Any ideas how to fix this?

Cheers,
Joe
Andy Gospodarek April 18, 2017, 9:23 p.m. UTC | #2
On Fri, Apr 14, 2017 at 03:44:53PM -0700, Joe Stringer wrote:
> On 8 March 2017 at 10:55, Mahesh Bandewar <mahesh@bandewar.net> wrote:
> > From: Mahesh Bandewar <maheshb@google.com>
> >
> > Initializing work-queues every time ifup operation performed is unnecessary
> > and can be performed only once when the port is created.
> >
> > Signed-off-by: Mahesh Bandewar <maheshb@google.com>
> > ---
> >  drivers/net/bonding/bond_main.c | 4 ++--
> >  1 file changed, 2 insertions(+), 2 deletions(-)
> >
> > diff --git a/drivers/net/bonding/bond_main.c b/drivers/net/bonding/bond_main.c
> > index 619f0c65f18a..1329110ed85f 100644
> > --- a/drivers/net/bonding/bond_main.c
> > +++ b/drivers/net/bonding/bond_main.c
> > @@ -3270,8 +3270,6 @@ static int bond_open(struct net_device *bond_dev)
> >                 }
> >         }
> >
> > -       bond_work_init_all(bond);
> > -
> >         if (bond_is_lb(bond)) {
> >                 /* bond_alb_initialize must be called before the timer
> >                  * is started.
> > @@ -4691,6 +4689,8 @@ int bond_create(struct net *net, const char *name)
> >
> >         netif_carrier_off(bond_dev);
> >
> > +       bond_work_init_all(bond);
> > +
> >         rtnl_unlock();
> >         if (res < 0)
> >                 bond_destructor(bond_dev);
> > --
> 
> Hi Mahesh,
> 
> I've noticed that this patch breaks bonding within namespaces if
> you're not careful to perform device cleanup correctly.
> 
> Here's my repro script, you can run on any net-next with this patch
> and you'll start seeing some weird behaviour:
> 
> ip netns add foo
> ip li add veth0 type veth peer name veth0+ netns foo
> ip li add veth1 type veth peer name veth1+ netns foo
> ip netns exec foo ip li add bond0 type bond
> ip netns exec foo ip li set dev veth0+ master bond0
> ip netns exec foo ip li set dev veth1+ master bond0
> ip netns exec foo ip addr add dev bond0 192.168.0.1/24
> ip netns exec foo ip li set dev bond0 up
> ip li del dev veth0
> ip li del dev veth1
> 
> The second to last command segfaults, last command hangs. rtnl is now
> permanently locked.
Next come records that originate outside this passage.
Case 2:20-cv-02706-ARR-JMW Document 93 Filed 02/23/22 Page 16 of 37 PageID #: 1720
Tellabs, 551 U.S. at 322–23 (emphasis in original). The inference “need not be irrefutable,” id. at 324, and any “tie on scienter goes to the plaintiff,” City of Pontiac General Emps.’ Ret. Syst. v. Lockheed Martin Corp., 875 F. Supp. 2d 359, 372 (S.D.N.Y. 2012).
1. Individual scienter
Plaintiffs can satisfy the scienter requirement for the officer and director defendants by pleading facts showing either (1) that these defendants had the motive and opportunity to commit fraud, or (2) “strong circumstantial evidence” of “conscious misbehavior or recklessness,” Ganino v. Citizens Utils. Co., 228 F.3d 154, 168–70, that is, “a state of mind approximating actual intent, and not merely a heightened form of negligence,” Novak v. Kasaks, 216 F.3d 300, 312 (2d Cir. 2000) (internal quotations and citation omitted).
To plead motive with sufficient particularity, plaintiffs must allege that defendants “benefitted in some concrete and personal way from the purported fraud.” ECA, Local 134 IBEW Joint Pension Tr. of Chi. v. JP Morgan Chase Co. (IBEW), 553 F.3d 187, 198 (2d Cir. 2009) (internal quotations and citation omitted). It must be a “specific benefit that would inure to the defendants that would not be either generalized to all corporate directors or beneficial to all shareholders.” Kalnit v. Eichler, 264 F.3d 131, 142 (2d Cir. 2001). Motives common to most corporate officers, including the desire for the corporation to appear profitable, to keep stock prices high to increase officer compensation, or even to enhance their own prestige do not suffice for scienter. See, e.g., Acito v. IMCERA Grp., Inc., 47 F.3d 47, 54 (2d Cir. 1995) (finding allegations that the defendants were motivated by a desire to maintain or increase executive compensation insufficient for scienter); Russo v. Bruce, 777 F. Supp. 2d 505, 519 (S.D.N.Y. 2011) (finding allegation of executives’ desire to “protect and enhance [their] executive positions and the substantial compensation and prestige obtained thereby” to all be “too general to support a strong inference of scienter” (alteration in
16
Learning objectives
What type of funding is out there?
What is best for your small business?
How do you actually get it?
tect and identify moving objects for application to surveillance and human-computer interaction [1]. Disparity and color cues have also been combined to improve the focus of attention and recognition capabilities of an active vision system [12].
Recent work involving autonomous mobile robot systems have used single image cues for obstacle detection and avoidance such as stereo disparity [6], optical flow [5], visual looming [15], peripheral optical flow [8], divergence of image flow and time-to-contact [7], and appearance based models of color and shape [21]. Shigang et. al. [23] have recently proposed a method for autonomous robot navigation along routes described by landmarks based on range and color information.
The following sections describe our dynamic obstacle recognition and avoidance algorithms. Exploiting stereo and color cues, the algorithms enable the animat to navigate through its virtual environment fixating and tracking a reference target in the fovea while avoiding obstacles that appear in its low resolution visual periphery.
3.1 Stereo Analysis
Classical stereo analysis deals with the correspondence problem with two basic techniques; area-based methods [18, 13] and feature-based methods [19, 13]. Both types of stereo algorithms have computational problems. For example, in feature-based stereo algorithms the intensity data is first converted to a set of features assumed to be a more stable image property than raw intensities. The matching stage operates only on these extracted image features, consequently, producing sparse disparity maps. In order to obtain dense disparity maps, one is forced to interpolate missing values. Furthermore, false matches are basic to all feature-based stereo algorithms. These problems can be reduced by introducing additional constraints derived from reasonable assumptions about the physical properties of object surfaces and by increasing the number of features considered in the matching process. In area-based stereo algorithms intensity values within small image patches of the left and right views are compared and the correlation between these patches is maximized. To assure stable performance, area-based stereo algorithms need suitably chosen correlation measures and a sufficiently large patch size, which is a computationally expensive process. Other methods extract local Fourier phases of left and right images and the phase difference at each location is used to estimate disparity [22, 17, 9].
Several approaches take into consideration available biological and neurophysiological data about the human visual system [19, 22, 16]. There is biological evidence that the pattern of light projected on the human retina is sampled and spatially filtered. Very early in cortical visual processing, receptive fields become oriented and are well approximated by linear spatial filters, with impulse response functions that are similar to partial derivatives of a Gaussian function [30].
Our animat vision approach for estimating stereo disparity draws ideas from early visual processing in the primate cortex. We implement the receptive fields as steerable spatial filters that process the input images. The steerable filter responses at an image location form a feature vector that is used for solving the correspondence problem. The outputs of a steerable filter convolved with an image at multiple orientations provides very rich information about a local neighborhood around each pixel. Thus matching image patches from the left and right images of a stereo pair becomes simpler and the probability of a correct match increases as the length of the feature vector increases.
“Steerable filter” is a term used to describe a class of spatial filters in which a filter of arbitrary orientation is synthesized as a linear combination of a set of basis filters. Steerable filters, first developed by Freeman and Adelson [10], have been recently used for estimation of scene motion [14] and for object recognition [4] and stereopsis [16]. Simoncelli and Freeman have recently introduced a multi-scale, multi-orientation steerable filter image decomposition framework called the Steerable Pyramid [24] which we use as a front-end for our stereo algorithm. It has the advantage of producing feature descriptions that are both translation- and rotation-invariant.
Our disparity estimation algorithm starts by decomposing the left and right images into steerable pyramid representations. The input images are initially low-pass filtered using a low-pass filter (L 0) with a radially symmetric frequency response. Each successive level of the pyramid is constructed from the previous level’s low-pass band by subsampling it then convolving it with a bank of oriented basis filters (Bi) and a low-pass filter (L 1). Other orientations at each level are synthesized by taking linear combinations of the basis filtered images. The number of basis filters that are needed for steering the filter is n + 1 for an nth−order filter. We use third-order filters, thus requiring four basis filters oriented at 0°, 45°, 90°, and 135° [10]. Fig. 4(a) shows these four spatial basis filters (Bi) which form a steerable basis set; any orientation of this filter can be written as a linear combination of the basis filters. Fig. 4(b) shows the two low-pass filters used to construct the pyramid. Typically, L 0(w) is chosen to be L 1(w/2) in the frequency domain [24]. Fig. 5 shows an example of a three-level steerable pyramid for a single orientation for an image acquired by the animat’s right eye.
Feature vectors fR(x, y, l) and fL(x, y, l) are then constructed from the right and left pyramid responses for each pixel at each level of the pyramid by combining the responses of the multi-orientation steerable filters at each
It's not a problem if you take bond0 down before
> deleting veths, or delete bond0 before deleting veths. If you delete
> either end of the veth pair as per above, either inside or outside the
> namespace, it hits this problem.
> 
> Here's some kernel logs:
> [ 1221.801610] bond0: Enslaving veth0+ as an active interface with an up link
> [ 1224.449581] bond0: Enslaving veth1+ as an active interface with an up link
> [ 1281.193863] bond0: Releasing backup interface veth0+
> [ 1281.193866] bond0: the permanent HWaddr of veth0+ -
> 16:bf:fb:e0:b8:43 - is still in use by bond0 - set the HWaddr of
> veth0+ to a different address to avoid conflicts
> [ 1281.193867] ------------[ cut here ]------------
> [ 1281.193873] WARNING: CPU: 0 PID: 2024 at kernel/workqueue.c:1511
> __queue_delayed_work+0x13f/0x150
> [ 1281.193873] Modules linked in: bonding veth openvswitch nf_nat_ipv6
> nf_nat_ipv4 nf_nat autofs4 nfsd auth_rpcgss nfs_acl binfmt_misc nfs
> lockd grace sunrpc fscache ppdev vmw_balloon coretemp psmouse
> serio_raw vmwgfx ttm drm_kms_helper vmw_vmci netconsole parport_pc
> configfs drm i2c_piix4 fb_sys_fops syscopyarea sysfillrect sysimgblt
> shpchp mac_hid nf_conntrack_ipv6 nf_defrag_ipv6 nf_conntrack_ipv4
> nf_defrag_ipv4 nf_conntrack libcrc32c lp parport hid_generic usbhid
> hid mptspi mptscsih e1000 mptbase ahci libahci
> [ 1281.193905] CPU: 0 PID: 2024 Comm: ip Tainted: G        W
> 4.10.0-bisect-bond-v0.14 #37
> [ 1281.193906] Hardware name: VMware, Inc. VMware Virtual
> Platform/440BX Desktop Reference Platform, BIOS 6.00 09/30/2014
> [ 1281.193906] Call Trace:
> [ 1281.193912]  dump_stack+0x63/0x89
> [ 1281.193915]  __warn+0xd1/0xf0
> [ 1281.193917]  warn_slowpath_null+0x1d/0x20
> [ 1281.193918]  __queue_delayed_work+0x13f/0x150
> [ 1281.193920]  queue_delayed_work_on+0x27/0x40
> [ 1281.193929]  bond_change_active_slave+0x25b/0x670 [bonding]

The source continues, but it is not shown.